Thursday, January 12, 2012

Strolling Home: Refining Focus

If this is your first visit here, please read the preamble. I'm always looking for constructive feedback on post-processing techniques so I can craft better photographs.

Last week the family took a walk around the neighborhood. I took the camera - trying to make this habit and not afterthought. On the walk home, my wife and son were ahead of me and I took this photograph:

Strolling Home
At the moment of the shot, my feelings were of relaxed simplicity - taking a walk with someone important in your life. An easy-going gait. Nothing complicated. I liked the leading lines of the grass and sidewalk, and the repetition of the trees, drawing the eye toward my subjects walking casually into the distance. But I'd shot in aperture priority at F8, so there was too much depth of field which I found distracting.

Enter Serendipity.

About half a day before getting to the processing of this shot, I happened to watch a few tutorial videos on OnOne's FocalPoint tool. Very powerful, loads of effects mimicking a variety of cameras, but the core essence is blurring portions of the photograph. I'm not ready to buy OnOne (ok...that's code for I can't afford it now), but what I can do is use the same basic technique with the tools I do have.
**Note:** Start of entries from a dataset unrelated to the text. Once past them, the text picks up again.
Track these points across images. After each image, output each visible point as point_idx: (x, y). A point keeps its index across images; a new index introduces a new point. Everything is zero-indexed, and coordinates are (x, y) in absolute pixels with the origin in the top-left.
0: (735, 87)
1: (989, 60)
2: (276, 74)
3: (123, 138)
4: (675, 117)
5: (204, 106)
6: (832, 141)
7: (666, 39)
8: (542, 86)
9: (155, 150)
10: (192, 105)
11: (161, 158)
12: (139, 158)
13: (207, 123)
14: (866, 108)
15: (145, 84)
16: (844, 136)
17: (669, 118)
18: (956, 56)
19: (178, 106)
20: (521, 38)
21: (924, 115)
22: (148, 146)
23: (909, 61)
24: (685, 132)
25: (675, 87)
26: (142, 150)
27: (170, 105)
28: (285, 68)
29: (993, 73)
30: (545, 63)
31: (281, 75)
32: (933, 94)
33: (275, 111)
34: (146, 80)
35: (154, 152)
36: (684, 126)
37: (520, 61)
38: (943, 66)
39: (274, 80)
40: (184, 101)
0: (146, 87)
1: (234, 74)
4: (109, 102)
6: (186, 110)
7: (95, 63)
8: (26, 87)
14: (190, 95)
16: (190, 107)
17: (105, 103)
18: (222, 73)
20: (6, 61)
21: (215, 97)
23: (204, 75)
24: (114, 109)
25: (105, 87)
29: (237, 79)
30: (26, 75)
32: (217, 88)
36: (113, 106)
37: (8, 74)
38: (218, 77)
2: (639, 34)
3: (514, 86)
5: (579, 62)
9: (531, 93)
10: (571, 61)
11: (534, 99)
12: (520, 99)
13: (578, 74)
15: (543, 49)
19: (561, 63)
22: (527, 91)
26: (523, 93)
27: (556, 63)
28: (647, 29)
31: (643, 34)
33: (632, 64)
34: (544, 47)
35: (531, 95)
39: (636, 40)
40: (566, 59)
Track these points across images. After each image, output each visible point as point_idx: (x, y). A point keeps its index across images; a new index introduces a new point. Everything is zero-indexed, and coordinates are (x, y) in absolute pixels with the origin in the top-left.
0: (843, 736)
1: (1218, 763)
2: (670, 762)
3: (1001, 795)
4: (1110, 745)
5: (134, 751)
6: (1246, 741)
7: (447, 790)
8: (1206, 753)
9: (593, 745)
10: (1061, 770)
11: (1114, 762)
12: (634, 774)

Aperture has a Blur adjustment - as does just about all other tools these days.

I wanted all the surrounding detail (aka distractions) softened - in particular the trees in the foreground -so the eye is more naturally drawn to my walking subjects. I applied a blur to the entire image, then selectively erased the adjustment from my subjects using a brush with a lot of softness at the edges. Also, doing so with several overlays to feather the blurring effect. The mask of the blur effect looks like this:

Blur effect, drawing focus to the subjects
Voila. Looking at this as I post it, I could stand to do a bit more feathering of the blur removal on the left edge. But generally, I'm happy with this.

And for the record, I did a little cloning in the grass area to hide a less than attractive drainage pipe. That was a major distraction for which blurring wouldn't have been sufficient.